Jesse Bloom, who studies viral evolution at the Fred Hutchinson Cancer Research Center in Seattle, does not suggest an answer to the question of whether the SARS-CoV-2 virus jumped directly from animals to people or was accidentally leaked from a research lab in Wuhan, China, in his new report, which has not yet been peer-reviewed.
But by studying how the viral genes mutate over time, researchers like Bloom can reconstruct their history, figuring out which cases came first and how the virus changed as it moved through the population.
“These sequences are informative for understanding early SARS-CoV-2 spread in Wuhan,” Bloom said. “They’re not transformative, but they fill in some really important gaps.”
Bloom knows that the deletion of the sequences will raise suspicions in the public, but he says there are many reasons a researcher might ask for material to be taken offline, including the fact that the week the study was posted, the Chinese government instituted a requirement that it review all scientific information related to SARS-CoV-2 before publication. Read more.
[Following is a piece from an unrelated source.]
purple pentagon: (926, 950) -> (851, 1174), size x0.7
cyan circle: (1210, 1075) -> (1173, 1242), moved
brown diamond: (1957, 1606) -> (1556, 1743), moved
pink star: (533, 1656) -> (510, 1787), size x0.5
— Karen Weintraub and Elizabeth Weise
India raises concern of a new mutation of the delta variant
A mutation from the delta variant, called delta plus, is rising across a dozen countries.
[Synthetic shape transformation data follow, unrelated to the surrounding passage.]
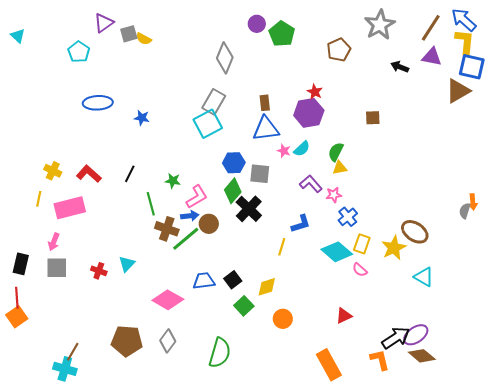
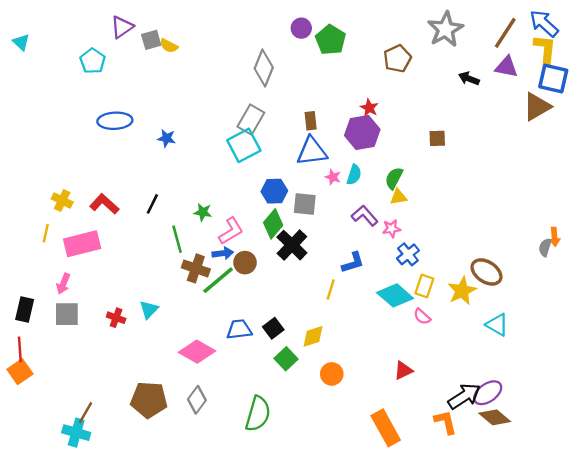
cyan semicircle: (302, 149) -> (354, 175), turned -30

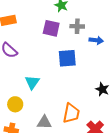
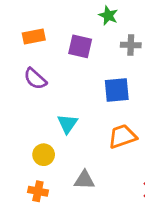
purple square: (51, 28) -> (80, 46), moved
orange trapezoid: (71, 113) -> (122, 136), moved, turned -120

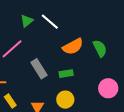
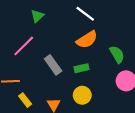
white line: (50, 22) -> (85, 14), moved
green semicircle: (100, 48) -> (117, 54), moved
Officials in India asked Maharashtra, Kerala and Madhya Pradesh, three states in the country with the most cases, to increase screenings for the strain. Indian labs identifying and tracking the spread of COVID variant identified three main concerning characteristics of delta plus: Increased transmissibility; an increased attack on lung cells; and possible reduction in monoclonal antibody response, or possible resistance to vaccines and immunity.
Experts say that there is still more research needed to fully confirm if it’s more daunting than the original delta strain.
“I would keep calm,” Dr. Jeremy Kamil, a virologist at the Louisiana State University Health Sciences Center, told BBC News. “I don’t think India or anyone else in the world has released or accumulated enough data to distinguish the risk from the so-called delta plus as being more dangerous or concerning than the original delta variant.”